━━━ Textabschnitt

Meerkühles Blau steht jeder Frau
Nicht Nähen und Zeichnen, Stoffe und Farben zählen:
Dem Modemacher Uli Richter zum neunzigsten Geburtstag


F.A.Z./28.12.2016/Feuilleton

Als „Mode-Schöpfer“, so hat es Uli Richter immer wieder betont, verstehe er sich nicht, eher als „Mode-Denker“. 1973 hatte die Journalistin Marietta Riederer diesen Begriff für Richter erfunden, und wer den Designer einmal während seiner Entwurfsphase erlebt hat, weiß, wie treffsicher sie ihn damit beschrieb. Richters Arbeitsweise ist eigenwillig. Er entwickelte seine Couture-Visionen nicht über Ideenskizzen, wie allgemein üblich, sondern ausschließlich über das Material, über Muster, Stoffstrukturen und Farben. Er erfühlte und erdachte in gewisser Weise seine Kreationen und überraschte mit unkonventionellen Doubleface-Reptil-Crêpe de Chine- und Chinchilla-Kombinationen. In den fünfziger bis siebziger Jahren erlangte er mit seinem innovativen Stil internationalen Ruhm und wurde einer der einflussreichsten deutschen Modedesigner der Nachkriegszeit.

━━━━━━

**Deine Aufgabe A:** Gib den Textabschnitt wortgetreu wieder, beginnend bei „F.A.Z./28.12.2016/Feuilleton“ und endend bei „Modedesigner der Nachkriegszeit.“.
Die Einträge stehen in keinem Zusammenhang mit dem Textabschnitt.

━━━ Vorliegende Einträge

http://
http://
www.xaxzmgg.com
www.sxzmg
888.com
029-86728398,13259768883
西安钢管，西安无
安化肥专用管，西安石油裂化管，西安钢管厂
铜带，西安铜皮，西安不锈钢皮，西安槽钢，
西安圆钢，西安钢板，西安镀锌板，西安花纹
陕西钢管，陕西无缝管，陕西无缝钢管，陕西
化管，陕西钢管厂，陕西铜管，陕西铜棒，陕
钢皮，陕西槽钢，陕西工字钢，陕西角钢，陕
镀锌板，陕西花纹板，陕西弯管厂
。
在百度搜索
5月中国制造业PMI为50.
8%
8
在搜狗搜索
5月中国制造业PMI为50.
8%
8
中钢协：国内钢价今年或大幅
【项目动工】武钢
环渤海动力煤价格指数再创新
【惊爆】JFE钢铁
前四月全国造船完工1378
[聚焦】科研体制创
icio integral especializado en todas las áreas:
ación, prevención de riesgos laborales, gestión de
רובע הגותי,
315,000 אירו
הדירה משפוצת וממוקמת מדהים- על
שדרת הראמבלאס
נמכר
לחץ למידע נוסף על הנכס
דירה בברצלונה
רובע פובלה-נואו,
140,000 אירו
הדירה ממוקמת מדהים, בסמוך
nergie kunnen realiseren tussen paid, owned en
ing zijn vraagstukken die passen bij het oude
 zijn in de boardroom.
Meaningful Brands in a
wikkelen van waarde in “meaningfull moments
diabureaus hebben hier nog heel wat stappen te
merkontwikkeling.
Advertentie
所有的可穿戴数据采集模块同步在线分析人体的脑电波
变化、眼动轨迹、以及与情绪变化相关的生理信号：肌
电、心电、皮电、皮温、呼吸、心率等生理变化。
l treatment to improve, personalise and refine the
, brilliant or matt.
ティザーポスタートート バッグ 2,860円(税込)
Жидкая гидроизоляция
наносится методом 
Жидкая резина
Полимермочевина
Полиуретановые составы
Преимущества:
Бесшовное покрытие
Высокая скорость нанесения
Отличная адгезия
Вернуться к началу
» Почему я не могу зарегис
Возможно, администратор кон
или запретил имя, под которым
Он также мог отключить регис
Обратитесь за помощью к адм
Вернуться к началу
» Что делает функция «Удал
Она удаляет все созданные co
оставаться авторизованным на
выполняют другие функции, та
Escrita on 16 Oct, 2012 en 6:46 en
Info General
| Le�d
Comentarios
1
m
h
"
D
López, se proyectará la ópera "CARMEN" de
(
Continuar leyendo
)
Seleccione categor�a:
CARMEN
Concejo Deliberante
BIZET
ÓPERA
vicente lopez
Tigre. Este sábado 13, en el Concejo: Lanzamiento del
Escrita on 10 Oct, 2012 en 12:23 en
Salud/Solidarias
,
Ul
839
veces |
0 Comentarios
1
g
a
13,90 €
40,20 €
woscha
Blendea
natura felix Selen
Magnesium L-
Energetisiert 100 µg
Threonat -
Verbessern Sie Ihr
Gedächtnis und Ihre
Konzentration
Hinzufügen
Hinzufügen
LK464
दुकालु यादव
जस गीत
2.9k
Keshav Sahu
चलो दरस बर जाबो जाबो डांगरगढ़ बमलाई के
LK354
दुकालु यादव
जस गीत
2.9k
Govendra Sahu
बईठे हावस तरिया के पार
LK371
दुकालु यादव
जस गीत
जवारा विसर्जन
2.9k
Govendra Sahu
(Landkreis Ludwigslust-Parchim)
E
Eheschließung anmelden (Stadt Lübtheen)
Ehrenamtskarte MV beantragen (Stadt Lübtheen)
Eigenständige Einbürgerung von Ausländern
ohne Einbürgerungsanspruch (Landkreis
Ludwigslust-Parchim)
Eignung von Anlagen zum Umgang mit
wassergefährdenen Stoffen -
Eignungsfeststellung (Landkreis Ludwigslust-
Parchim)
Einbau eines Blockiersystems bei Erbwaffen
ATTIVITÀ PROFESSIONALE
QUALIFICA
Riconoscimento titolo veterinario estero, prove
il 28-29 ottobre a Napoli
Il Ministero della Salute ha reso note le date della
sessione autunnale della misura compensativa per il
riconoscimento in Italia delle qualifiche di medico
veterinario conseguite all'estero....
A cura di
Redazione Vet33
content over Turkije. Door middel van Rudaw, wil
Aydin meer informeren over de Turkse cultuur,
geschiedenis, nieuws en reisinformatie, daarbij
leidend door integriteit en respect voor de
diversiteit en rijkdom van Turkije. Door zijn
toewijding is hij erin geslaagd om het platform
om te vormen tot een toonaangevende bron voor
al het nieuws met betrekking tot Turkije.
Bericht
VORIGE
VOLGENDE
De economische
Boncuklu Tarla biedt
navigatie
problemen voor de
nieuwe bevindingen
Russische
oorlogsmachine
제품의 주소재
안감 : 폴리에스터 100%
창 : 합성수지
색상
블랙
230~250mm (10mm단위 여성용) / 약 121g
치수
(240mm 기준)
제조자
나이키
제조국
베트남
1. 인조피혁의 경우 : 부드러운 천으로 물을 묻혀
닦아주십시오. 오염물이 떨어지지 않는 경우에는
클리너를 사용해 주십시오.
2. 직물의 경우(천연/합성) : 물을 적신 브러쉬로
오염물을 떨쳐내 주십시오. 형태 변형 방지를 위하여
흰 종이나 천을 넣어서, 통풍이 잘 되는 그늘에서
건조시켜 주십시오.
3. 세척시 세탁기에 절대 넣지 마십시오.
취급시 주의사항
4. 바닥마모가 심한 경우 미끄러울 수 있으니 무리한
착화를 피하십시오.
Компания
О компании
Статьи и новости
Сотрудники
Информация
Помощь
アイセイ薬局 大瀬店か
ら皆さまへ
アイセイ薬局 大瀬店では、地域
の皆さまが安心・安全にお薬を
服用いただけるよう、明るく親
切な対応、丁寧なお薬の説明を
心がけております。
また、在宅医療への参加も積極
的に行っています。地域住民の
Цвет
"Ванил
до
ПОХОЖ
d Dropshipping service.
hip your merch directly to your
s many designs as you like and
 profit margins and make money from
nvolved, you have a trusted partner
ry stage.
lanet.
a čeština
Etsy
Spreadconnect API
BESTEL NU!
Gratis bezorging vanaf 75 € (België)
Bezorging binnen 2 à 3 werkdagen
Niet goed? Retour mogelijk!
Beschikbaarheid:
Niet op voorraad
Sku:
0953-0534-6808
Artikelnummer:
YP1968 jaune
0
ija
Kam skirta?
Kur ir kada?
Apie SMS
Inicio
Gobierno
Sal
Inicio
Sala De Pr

━━━━━━

**Deine Aufgabe B:** Übertrage die Einträge wortgetreu, beginnend am Anfang der Einträge und endend mit der Zeile, die „Keshav Sahu“ enthält, diese Zeile eingeschlossen.

**Deine Lösung A:**
F.A.Z./28.12.2016/Feuilleton

Als „Mode-Schöpfer“, so hat es Uli Richter immer wieder betont, verstehe er sich nicht, eher als „Mode-Denker“. 1973 hatte die Journalistin Marietta Riederer diesen Begriff für Richter erfunden, und wer den Designer einmal während seiner Entwurfsphase erlebt hat, weiß, wie treffsicher sie ihn damit beschrieb. Richters Arbeitsweise ist eigenwillig. Er entwickelte seine Couture-Visionen nicht über Ideenskizzen, wie allgemein üblich, sondern ausschließlich über das Material, über Muster, Stoffstrukturen und Farben. Er erfühlte und erdachte in gewisser Weise seine Kreationen und überraschte mit unkonventionellen Doubleface-Reptil-Crêpe de Chine- und Chinchilla-Kombinationen. In den fünfziger bis siebziger Jahren erlangte er mit seinem innovativen Stil internationalen Ruhm und wurde einer der einflussreichsten deutschen Modedesigner der Nachkriegszeit.

**Deine Lösung B:**
http://
http://
www.xaxzmgg.com
www.sxzmg
888.com
029-86728398,13259768883
西安钢管，西安无
安化肥专用管，西安石油裂化管，西安钢管厂
铜带，西安铜皮，西安不锈钢皮，西安槽钢，
西安圆钢，西安钢板，西安镀锌板，西安花纹
陕西钢管，陕西无缝管，陕西无缝钢管，陕西
化管，陕西钢管厂，陕西铜管，陕西铜棒，陕
钢皮，陕西槽钢，陕西工字钢，陕西角钢，陕
镀锌板，陕西花纹板，陕西弯管厂
。
在百度搜索
5月中国制造业PMI为50.
8%
8
在搜狗搜索
5月中国制造业PMI为50.
8%
8
中钢协：国内钢价今年或大幅
【项目动工】武钢
环渤海动力煤价格指数再创新
【惊爆】JFE钢铁
前四月全国造船完工1378
[聚焦】科研体制创
icio integral especializado en todas las áreas:
ación, prevención de riesgos laborales, gestión de
רובע הגותי,
315,000 אירו
הדירה משפוצת וממוקמת מדהים- על
שדרת הראמבלאס
נמכר
לחץ למידע נוסף על הנכס
דירה בברצלונה
רובע פובלה-נואו,
140,000 אירו
הדירה ממוקמת מדהים, בסמוך
nergie kunnen realiseren tussen paid, owned en
ing zijn vraagstukken die passen bij het oude
 zijn in de boardroom.
Meaningful Brands in a
wikkelen van waarde in “meaningfull moments
diabureaus hebben hier nog heel wat stappen te
merkontwikkeling.
Advertentie
所有的可穿戴数据采集模块同步在线分析人体的脑电波
变化、眼动轨迹、以及与情绪变化相关的生理信号：肌
电、心电、皮电、皮温、呼吸、心率等生理变化。
l treatment to improve, personalise and refine the
, brilliant or matt.
ティザーポスタートート バッグ 2,860円(税込)
Жидкая гидроизоляция
наносится методом 
Жидкая резина
Полимермочевина
Полиуретановые составы
Преимущества:
Бесшовное покрытие
Высокая скорость нанесения
Отличная адгезия
Вернуться к началу
» Почему я не могу зарегис
Возможно, администратор кон
или запретил имя, под которым
Он также мог отключить регис
Обратитесь за помощью к адм
Вернуться к началу
» Что делает функция «Удал
Она удаляет все созданные co
оставаться авторизованным на
выполняют другие функции, та
Escrita on 16 Oct, 2012 en 6:46 en
Info General
| Le�d
Comentarios
1
m
h
"
D
López, se proyectará la ópera "CARMEN" de
(
Continuar leyendo
)
Seleccione categor�a:
CARMEN
Concejo Deliberante
BIZET
ÓPERA
vicente lopez
Tigre. Este sábado 13, en el Concejo: Lanzamiento del
Escrita on 10 Oct, 2012 en 12:23 en
Salud/Solidarias
,
Ul
839
veces |
0 Comentarios
1
g
a
13,90 €
40,20 €
woscha
Blendea
natura felix Selen
Magnesium L-
Energetisiert 100 µg
Threonat -
Verbessern Sie Ihr
Gedächtnis und Ihre
Konzentration
Hinzufügen
Hinzufügen
LK464
दुकालु यादव
जस गीत
2.9k
Keshav Sahu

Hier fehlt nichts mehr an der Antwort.